“For the people are all in all.”
~ Herodotus III.80.
Last month I reviewed a small but representative selection of instances of Internet vigilantism. Whether we are talking about Cecil the Lion or Justine Sacco, the causes and the consequences may vary, but they share several characteristics, such as the speed with which events unfolded, and their very real-life consequences, such as ruined careers. But I elided the subtler mechanics of why these instances actually occur. Put another way, what gives rise to the mob in the first place? So, in a time-honored essayistic maneuver, I will revert to that quasi-mythical place Where All Things Began, aka ancient Greece.
The scene is ancient Persia, and our chronicler is the inimitable Herodotus. Having taken the throne in a coup, Darius debates the best form of government with the seven Persian nobles who were his co-conspirators. Considering how these things can go, it is a blessedly short discussion, with democracy, oligarchy and monarchy representing the three possibilities. The noble Otanes puts forward a lukewarm endorsement of democracy, but it's very much a straw man. He is more concerned with the shortcomings of monarchy than what might be the virtues of democracy. Another noble, Megabyzus, then speaks in support of oligarchy:
For there is nothing so void of understanding, nothing so full of wantonness, as the unwieldy rabble.
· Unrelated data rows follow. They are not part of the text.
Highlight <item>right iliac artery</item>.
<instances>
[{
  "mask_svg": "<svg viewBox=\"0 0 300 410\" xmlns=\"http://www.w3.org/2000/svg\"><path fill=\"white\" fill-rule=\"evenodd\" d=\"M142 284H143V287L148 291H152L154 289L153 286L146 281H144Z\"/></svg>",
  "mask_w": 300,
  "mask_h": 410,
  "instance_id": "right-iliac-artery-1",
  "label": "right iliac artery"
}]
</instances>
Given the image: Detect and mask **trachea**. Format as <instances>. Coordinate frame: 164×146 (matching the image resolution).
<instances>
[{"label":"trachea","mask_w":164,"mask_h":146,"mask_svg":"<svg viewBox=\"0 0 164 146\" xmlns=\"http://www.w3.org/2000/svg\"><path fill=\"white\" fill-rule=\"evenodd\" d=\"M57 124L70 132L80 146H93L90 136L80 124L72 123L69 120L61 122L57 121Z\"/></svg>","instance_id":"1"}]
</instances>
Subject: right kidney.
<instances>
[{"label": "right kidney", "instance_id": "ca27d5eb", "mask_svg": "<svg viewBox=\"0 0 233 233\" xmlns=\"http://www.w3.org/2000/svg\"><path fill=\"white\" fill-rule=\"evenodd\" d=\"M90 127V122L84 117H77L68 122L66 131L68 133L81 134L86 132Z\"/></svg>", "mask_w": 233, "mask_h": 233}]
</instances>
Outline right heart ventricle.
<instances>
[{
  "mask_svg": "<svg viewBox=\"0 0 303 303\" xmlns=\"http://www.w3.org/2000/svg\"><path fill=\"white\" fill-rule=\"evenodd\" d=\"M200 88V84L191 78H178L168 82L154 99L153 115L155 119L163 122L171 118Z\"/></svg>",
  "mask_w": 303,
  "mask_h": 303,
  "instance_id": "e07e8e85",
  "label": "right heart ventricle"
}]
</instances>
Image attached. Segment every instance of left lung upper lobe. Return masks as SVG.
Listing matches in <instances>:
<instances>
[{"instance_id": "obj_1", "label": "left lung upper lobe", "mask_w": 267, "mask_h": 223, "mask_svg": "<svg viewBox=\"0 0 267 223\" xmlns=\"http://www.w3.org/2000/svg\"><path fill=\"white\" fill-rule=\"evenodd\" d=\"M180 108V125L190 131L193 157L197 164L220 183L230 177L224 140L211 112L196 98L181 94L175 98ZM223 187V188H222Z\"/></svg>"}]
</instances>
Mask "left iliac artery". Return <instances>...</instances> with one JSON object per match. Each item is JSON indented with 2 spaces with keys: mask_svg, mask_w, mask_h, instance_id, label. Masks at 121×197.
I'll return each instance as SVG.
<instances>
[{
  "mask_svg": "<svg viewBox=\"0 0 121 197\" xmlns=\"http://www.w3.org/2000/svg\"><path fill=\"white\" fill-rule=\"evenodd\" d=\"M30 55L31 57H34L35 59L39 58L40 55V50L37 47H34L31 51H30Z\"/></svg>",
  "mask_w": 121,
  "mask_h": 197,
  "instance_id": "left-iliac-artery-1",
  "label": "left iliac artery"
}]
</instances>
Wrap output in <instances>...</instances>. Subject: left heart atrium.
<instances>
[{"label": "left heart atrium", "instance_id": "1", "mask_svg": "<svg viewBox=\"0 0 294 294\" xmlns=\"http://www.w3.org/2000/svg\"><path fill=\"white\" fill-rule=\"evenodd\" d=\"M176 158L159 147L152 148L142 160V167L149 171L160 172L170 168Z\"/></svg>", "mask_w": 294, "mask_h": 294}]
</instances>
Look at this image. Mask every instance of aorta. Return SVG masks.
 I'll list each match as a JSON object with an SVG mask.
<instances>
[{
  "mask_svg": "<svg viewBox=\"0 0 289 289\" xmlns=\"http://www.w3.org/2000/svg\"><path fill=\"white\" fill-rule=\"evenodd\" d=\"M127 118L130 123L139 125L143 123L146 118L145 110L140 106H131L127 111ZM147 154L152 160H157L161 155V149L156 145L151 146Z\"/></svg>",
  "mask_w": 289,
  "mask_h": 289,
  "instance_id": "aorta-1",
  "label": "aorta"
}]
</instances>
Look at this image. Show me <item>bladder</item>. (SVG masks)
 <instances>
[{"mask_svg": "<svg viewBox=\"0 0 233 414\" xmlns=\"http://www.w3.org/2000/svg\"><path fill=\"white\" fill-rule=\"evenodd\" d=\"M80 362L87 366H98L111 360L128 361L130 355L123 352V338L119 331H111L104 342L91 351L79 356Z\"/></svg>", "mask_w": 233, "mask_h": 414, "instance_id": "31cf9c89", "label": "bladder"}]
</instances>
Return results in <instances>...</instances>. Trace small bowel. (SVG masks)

It were folly not to be borne, for men, while seeking to escape the wantonness of a tyrant, to give themselves up to the wantonness of a rude unbridled mob. The tyrant, in all his doings, at least knows what is he about, but a mob is altogether devoid of knowledge; for how should there be any knowledge in a rabble, untaught, and with no natural sense of what is right and fit? It rushes wildly into state affairs with all the fury of a stream swollen in the winter, and confuses everything. Let the enemies of the Persians be ruled by democracies.
For his part, Darius acknowledges democracy and oligarchy, but it wouldn't be a spoiler to reveal that he ultimately settles on monarchy, with himself as the head of state. Thus Herodotus sets the stage for the war between the Greeks and the Persians. In a sense, the Histories can be viewed as a meandering meditation on the best form of government, whose merits are ultimately determined on the battlefield.